TASK REQUIREMENTS
Reproduce every row below word for word, leaving out the pictures.

····················

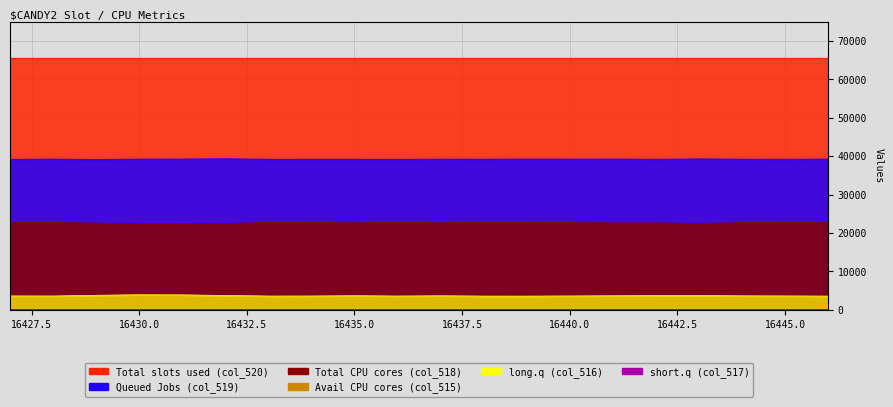

At which category does col_518 reach its first local valley?

16430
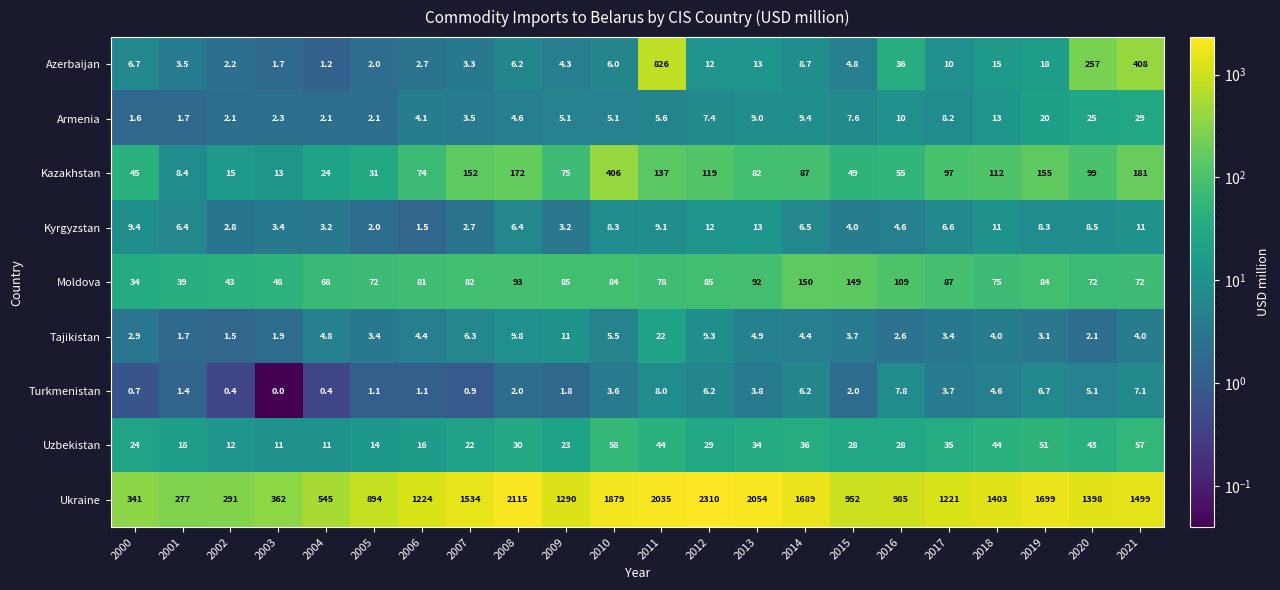

Rank the series at 2020 from lowest to highest value.

Tajikistan, Turkmenistan, Kyrgyzstan, Armenia, Uzbekistan, Moldova, Kazakhstan, Azerbaijan, Ukraine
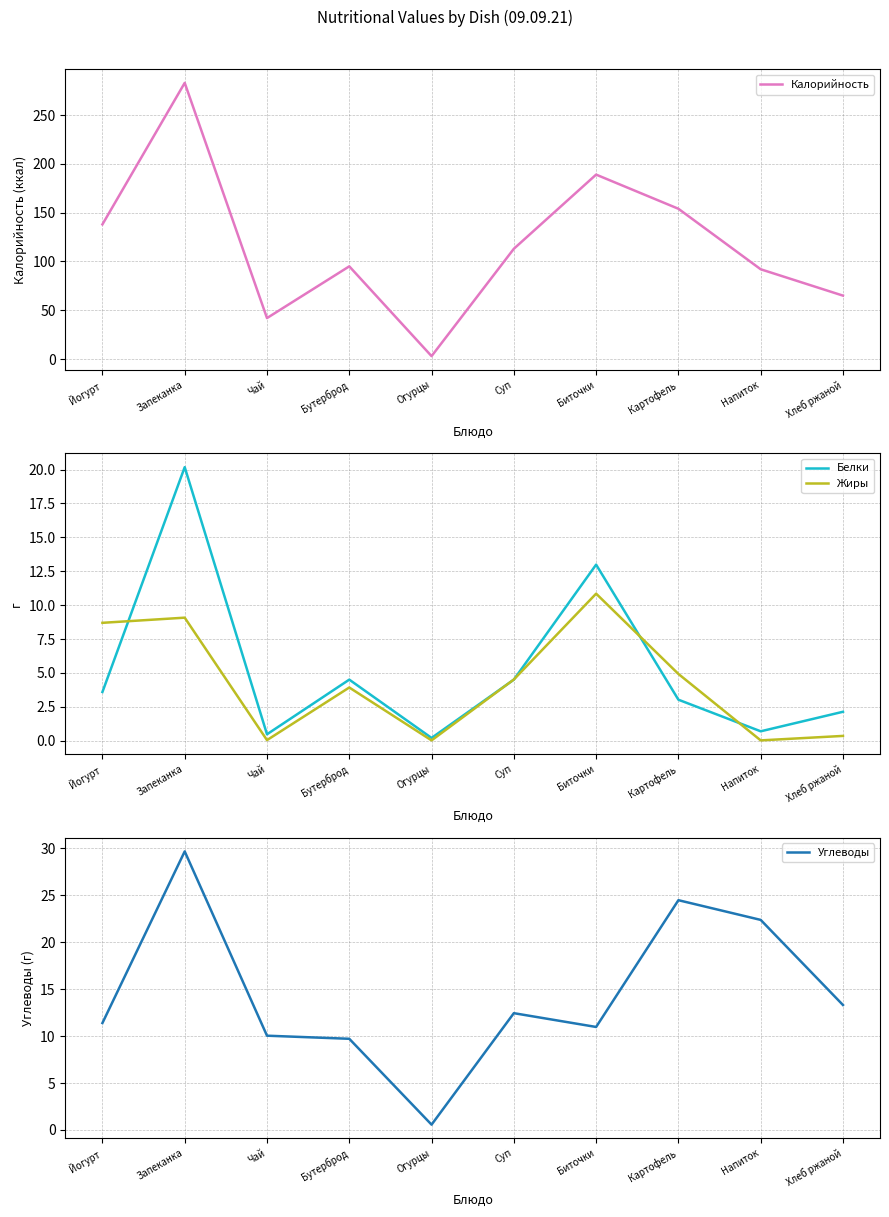

Where is Углеводы nearest to the value 15?

Хлеб ржаной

····················

PROBLEM SOLUTION
At which category does col_518 reach its first local valley?

16430

Rank the series at 2020 from lowest to highest value.

Tajikistan, Turkmenistan, Kyrgyzstan, Armenia, Uzbekistan, Moldova, Kazakhstan, Azerbaijan, Ukraine

Where is Углеводы nearest to the value 15?

Хлеб ржаной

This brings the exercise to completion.